Les matins de France Cultureà 8h30 dans ma célèbre Fiat punto: André Comte- Sponville en est l'invité et manifeste sa lassitude pour l'actualité. Mais pourquoi donc, lui demande Marc Kravetz , fils putatif de Michel Rocard tant leurs voix se ressemblent et leur façon de rogner les mots.On ne se souviendra plus de Nicolas Sarkozy dans quelques années, alors qu'il sera toujours question d 'amour, d'amitiés et d'éternité lui explique le philosophe qui suggère de cesser la rhétorique politique et d'y préférer l'engagement.Comme je le comprends. Diarrhées verbales, kyrielles d'anathèmes qui pleuvent sur les grévistes, les voyous, les chômeurs, les banquiers les syndicalistes du rail, les enseignants fainéants, les chercheurs qui cherchent mal, les infirmières qui font mourir, les juges laxistes, les journalistes malhonnêtes...Des poignées de main sur les marchés ou dans les maisons de retraite à vous démettre l'épaule à force de démagogie, genre « je vous ai compris »alors que le tire-bouchon de ma grand-mère appelé De Gaulle ferait aussi bien l'affaire.Des kms de discours pour faire bonne mine devant les prolos que l'UMP a décidé de reconquérir.Et puis,tout ce petit monde de députés ou de missionnaires qui rentre ensuite au Palais Bourbon ou au Luxembourg et qui vote les lois les plus décisives pour notre avenir, et là, l'éternité est plombée. Car expliquez-moi comment rêver d'amour, d'amitié, d'éternité,d'art, de musique ou de danse quand vous arpentez le Champion du quartier, vos deux enfants en bas-âge cabrés dans la poussette, le nez morveux, la tête hirsute, les mains transies par le froid, la chaussette qui pendouille, et qu'après avoir tourné et viré, vous n'arrivez à poser sur le tapis de caisse qu'une tranche de pâté Herta parce que c'est ce qu'il y a de moins cher et qu'avec un peu de pain ça leur fera le repas du soir aux gamins!Et puis, il faut garder l'air digne avec tout ça, malgré sa polaire tachée et ses cheveux qui n'en finissent pas de ressembler à du crin sous l'assaut de la pauvreté, alors que vos mômes se lattent à coups de ninnins et que tout ce qui vous reste à leur offrir c'est une torgnole alors que vous vouliez leur faire des bisous, mais que vous n'en avez même plus la force!

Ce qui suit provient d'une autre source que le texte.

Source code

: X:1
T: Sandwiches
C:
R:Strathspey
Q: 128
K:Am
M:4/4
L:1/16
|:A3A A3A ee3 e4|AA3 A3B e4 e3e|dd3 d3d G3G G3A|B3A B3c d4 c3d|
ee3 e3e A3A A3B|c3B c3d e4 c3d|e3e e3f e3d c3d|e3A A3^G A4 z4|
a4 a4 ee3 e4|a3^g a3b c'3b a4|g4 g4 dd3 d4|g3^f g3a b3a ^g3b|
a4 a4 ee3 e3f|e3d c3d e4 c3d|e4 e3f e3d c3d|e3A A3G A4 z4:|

Pour elle chaque jour est une éternité et ses enfants sont déjà condamnés à la damnation.Inutile de lui demander pourquoi elle est pauvre comme l'a fait William T Vollmann dans son tour du monde de la marginalité, car la mémoire des pauvres s'arrête à hier.
Alors, on peut l'exclure aussi de nos dîners et de nos conversations, on peut éviter ces considérations sur la politique et l'actualité qui seraient moins nobles que la philosophie. Mais mon éternité se construit à chaque instant: ce que je suis, ce que nous sommes, c'est cette autre qui me le renvoie dans cet instant qui est la seule chose que je partage avec elle. Je ne peux « rêver l'homme » sans voir cette autre au supermarché.Mon éternité, c'est aussi mes enfants.Or, la politique de santé publique, les choix éducatifs, économiques, environnementaux grèvent violemment leur devenir et chacun de leurs instants.L'éternité je la conçois dans le partage ici et maintenant et non dans un futur hypothétique, apanage de bourgeois érudits et humanistes parfois engagés. Alors, engageons-nous, oui, plutôt que de faire de grands discours autour d'une table?Oui. Mais pour bien agir, il faut bien penser et bien dire car « mal nommer les choses c'est faire le malheur du monde » ( A. Camus). Bien sûr, je préfèrerais parler du quatuor Talich et de leur divine interprétation du quatuor n° 10 opus 51de Dvorak que j'ai pu entendre hier et qui m'a élevé l'âme au moins jusque Neptune, mais là je préfère écouter et comme je ne l'ai pas trouvée sur Youtube, je vous laisse la suite pour violoncelle seul .
NB: l'éternité et un jour, c'est demain dans la rue !
J'ai emprunté ce titre au très beau film de T.Angélopoulos.